■ **Reading passage**:

§

Galbraith is describing the same phenomenon that Barry Lynn documented at length in his chilling 2010 exposé: Cornered: The New Monopoly Capitalism and the Economics of Destruction. That is, the transformation from vertically integrated firms to horizontally-integrated monopolistic trading companies, buying inputs from all over the world, squeezing both their suppliers and their customers. But Galbraith adds a new insight: not only did the postwar high-tax regime induce corporations to keep executive pay in check, it also induced them to retain profits and reinvest them in the corporation. With the 1980’s “greed is good” transformation, rates of reinvestment slowed as executives started taking more for themselves—surely helping slow the overall rate of growth.

Wait a moment! High taxes on income and profit produced more investment and growth? That’s the exact opposite of today’s Republican, and often Democratic, mantra that high taxes kill investment and growth. But the postwar taxes that tamed the corporate behemoths were in fact high marginal rates, top rates in a steeply progressive system. These were the very taxes imposed at the beginning of World War II to prevent war profiteering. These were taxes designed to capture the “unearned income” or “economic rent” of powerful corporations and wealthy individuals. It was perfectly logical for such corporations and individuals to “avoid” such taxes by investing money they would otherwise lose.

If high marginal income and profit taxes are so beneficial, is there any prospect—given the political will— of returning to such tax levels? Unfortunately, now that so many multinational corporations and wealthy individuals are registered or domiciled in tax haven countries, any simple effort to impose truly high marginal rates on profits or income will simply lead to more creative evasions, corruption (see Panama), and tax wars.

§

■ **Work order 1**:
According to the passage on postwar taxes, when were the high marginal taxes first imposed, and for what purpose?
■ **Work order 2**:
Reproduce the passage on postwar taxes from "Galbraith is describing" up to and including "rate of growth.".
The listing is unrelated to the passage on postwar taxes.

■ **Given data**:
§

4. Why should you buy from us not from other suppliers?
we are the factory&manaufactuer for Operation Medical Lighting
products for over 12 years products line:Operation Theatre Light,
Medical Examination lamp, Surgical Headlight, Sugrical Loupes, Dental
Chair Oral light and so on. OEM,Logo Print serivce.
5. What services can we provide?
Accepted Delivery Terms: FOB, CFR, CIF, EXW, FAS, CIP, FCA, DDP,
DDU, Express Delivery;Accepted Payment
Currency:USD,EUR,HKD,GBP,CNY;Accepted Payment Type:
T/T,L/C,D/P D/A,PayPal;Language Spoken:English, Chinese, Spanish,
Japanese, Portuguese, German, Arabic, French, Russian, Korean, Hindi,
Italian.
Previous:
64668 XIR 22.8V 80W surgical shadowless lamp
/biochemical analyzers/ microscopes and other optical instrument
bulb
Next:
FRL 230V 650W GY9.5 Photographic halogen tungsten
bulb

§

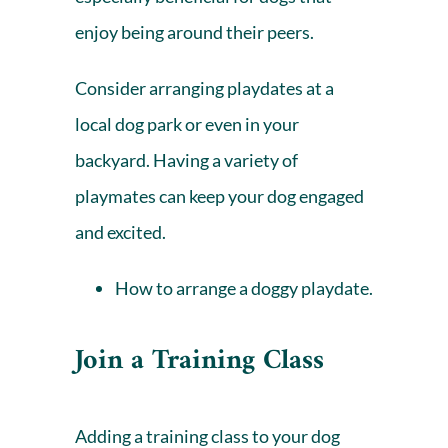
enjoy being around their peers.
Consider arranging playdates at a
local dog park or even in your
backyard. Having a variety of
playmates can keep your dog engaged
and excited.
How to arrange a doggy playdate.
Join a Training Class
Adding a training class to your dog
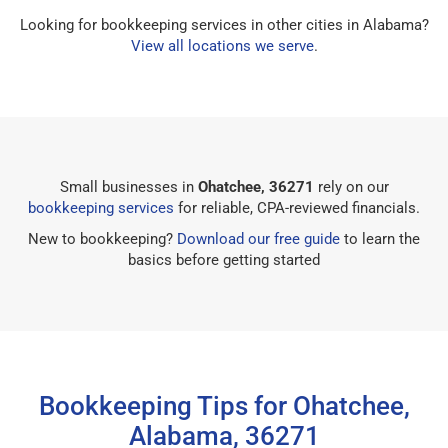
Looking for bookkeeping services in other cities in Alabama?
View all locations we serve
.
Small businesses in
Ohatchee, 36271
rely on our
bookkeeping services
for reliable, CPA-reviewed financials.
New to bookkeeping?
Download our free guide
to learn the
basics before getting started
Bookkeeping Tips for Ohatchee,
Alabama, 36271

§

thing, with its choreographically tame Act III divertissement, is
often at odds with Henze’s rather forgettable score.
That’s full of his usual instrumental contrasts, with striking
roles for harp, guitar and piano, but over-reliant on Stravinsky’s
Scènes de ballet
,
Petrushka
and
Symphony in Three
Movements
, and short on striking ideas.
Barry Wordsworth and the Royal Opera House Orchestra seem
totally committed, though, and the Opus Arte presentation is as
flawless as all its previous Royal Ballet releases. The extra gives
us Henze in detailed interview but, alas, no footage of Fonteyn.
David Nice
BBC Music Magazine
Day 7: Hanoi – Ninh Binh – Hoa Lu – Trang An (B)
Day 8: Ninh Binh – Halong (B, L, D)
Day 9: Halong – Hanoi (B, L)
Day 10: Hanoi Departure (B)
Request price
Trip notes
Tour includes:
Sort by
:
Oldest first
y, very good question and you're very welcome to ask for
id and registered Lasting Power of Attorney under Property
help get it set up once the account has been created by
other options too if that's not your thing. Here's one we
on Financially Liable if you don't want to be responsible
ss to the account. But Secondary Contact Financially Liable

§

■ **Solution 1**:
They were imposed at the beginning of World War II to prevent war profiteering.

■ **Solution 2**:
Galbraith is describing the same phenomenon that Barry Lynn documented at length in his chilling 2010 exposé: Cornered: The New Monopoly Capitalism and the Economics of Destruction. That is, the transformation from vertically integrated firms to horizontally-integrated monopolistic trading companies, buying inputs from all over the world, squeezing both their suppliers and their customers. But Galbraith adds a new insight: not only did the postwar high-tax regime induce corporations to keep executive pay in check, it also induced them to retain profits and reinvest them in the corporation. With the 1980’s “greed is good” transformation, rates of reinvestment slowed as executives started taking more for themselves—surely helping slow the overall rate of growth.